Romanian communist activist and propagandist

Leonte Tismăneanu (born Leonid Tisminetski, or Tisminețki; 1913-1981) was a Romanian communist activist and propagandist.

Born into a Jewish family in Soroca, Bessarabia, Russian Empire (now in Moldova), he joined the Romanian Communist Party (PCR) in the early 1930s. He engaged in illegal communist activities in Bucharest, Galați, Brăila, and Soroca. Later, he fought as a volunteer in the International Brigades during the Spanish Civil War, losing his right arm at the age of 24. In 1939, Tisminetski left for the Soviet Union, where he became a student of the Moscow State Linguistic University. After the start of Operation Barbarossa, in which Romania took part (see Romania during World War II), he worked with Ana Pauker, Leonte Răutu, and Vasile Luca for the Romanian language branch of Radio Moscow, first as a newsreader, then as a writer.

In 1948, Tisminetski and his family were sent to Soviet-occupied Romania, where he changed his name in 1949 to Leonte Tismăneanu, at the request of the PCR. He was named deputy director of Editura PMR, later Editura Politică, the publishing house of the Communist Party and also held the Chair of Marxism-Leninism at the University of Bucharest.

In 1956, Tismăneanu, alongside Dean Iorgu Iordan and the academics Mihai Novicov, Alexandru Graur, Ion Coteanu, and Radu Florian, took part in a university inquiry into the anti-communist statements of Paul Goma, a university student who later became a noted dissident and writer; led by Iordan and supervised by the Securitate, the investigation culminated in Goma's expulsion from the faculty and subsequent arrest (Tismăneanu and Florian voted in favor of the former, but against the latter).

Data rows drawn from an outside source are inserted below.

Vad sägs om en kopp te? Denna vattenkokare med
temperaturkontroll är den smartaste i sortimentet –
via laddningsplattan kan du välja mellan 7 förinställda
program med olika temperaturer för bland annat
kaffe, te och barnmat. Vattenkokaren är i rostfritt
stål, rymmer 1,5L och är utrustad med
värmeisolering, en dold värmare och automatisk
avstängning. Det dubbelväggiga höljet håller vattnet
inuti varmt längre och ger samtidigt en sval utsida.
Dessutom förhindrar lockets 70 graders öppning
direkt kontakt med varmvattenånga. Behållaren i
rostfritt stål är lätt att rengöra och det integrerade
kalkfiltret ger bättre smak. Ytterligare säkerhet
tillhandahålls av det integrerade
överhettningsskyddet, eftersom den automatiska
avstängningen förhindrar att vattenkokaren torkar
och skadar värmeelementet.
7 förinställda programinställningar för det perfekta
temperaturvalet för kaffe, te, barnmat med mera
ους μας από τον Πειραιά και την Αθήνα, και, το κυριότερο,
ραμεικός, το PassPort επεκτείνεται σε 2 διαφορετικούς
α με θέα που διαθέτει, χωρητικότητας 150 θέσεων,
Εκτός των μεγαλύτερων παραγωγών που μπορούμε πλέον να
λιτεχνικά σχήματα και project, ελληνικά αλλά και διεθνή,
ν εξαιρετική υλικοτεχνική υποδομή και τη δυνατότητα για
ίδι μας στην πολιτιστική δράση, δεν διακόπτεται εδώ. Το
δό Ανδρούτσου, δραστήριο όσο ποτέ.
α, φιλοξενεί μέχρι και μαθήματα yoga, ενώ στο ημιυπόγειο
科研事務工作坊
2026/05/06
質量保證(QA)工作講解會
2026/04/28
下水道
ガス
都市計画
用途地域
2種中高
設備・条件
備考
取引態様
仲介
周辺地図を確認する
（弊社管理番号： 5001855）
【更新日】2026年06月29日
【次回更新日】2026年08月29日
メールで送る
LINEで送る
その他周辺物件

Between 1958 and 1960, Tismăneanu was investigated for "revisionist-type deviationism" (deviaționism de tip revizionist), the inquiry ending with him being expelled from the Party in 1960. Allowed to rejoin the party in 1964 by Gheorghe Gheorghiu-Dej himself, he subsequently worked as a writer for Editura Meridiane.
Leonte Tismaneanu died in February 1981 of heart attack in a hospital in Otoprni, near Bucharest. .

He was married to Hermina Marcusohn, herself a Spanish Civil War veteran who had trained as a physician, held a professorship at Bucharest's Medical School, and briefly worked as a party activist. Their son, Vladimir Tismăneanu, is a political scientist, who headed the Presidential Commission for the Study of the Communist Dictatorship in Romania, which presented a report on the crimes of the communist regime in Romania. In an extended polemic with Vladimir Tismăneanu, Goma has indicated his mistrust in the latter's ability to exercise impartial judgment, allegedly calling him "a Bolshevik offspring".

The Final Report of the Presidential Commission lists Leonte Tismăneanu among the group of prominent party activists responsible with indoctrination.